The following are notable findings from the EU5 Physician & Payer Forum report entitled “EU5 Market Access Opportunities and Challenges in Rheumatoid Arthritis”:

  • Interviewed payers emphasize that emerging therapies must demonstrate superiority over the standard of care TNF-alpha inhibitors in head-to-head trials for optimal pricing and reimbursement negotiations. Without this data, emerging therapies will likely be priced at the same level, or lower, than the marketed agents including biosimilars.

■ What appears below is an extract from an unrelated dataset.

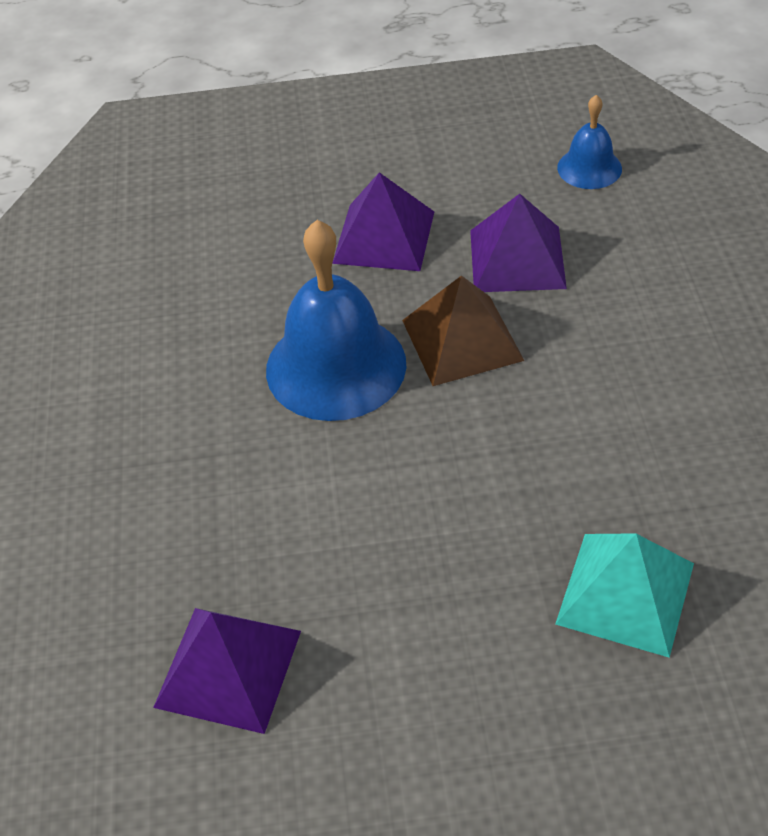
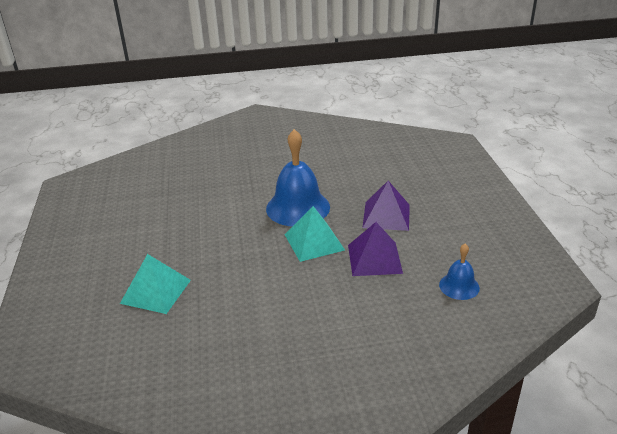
camera: 85 degrees right, 15 degrees down
(228, 668) = (151, 194): purple pyramid -> none
(462, 340) = (314, 242): brown pyramid -> turquoise pyramid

  • Given the availability of the lower-cost biosimilars, interviewed payers report that negotiating discounts, rebate contracts, and risk-sharing schemes will be key market access levers for the uptake of new agents in the crowded RA market.
  • The majority of surveyed rheumatologists indicate that they would urge local or regional payers to reimburse an oral Jak kinase inhibitor, a novel drug class in RA. However, they also anticipate that Xeljanz, an emerging Jak inhibitor, will only achieve moderate uptake by year-end 2018 and most likely be prescribed in the later lines of therapy.

“Given the increasingly constrained reimbursement environment across the EU5 and in the absence of superiority data to an active comparator, it may be difficult for Xeljanz to gain access to a broad patient population if prices are on par with Humira. Payers believe Xeljanz will need to be priced at a discount to marketed biologics for use in the earlier lines of treatment”, commented Decision Resources Group Analyst Ronnie Yoo, Ph.D. “Payers note the challenges emerging agents face with the large number of effective RA agents with established safety profiles. Biosimilar availability will further heighten the bar for cost-effectiveness, which is a key to EU5 reimbursement and market access”, he added.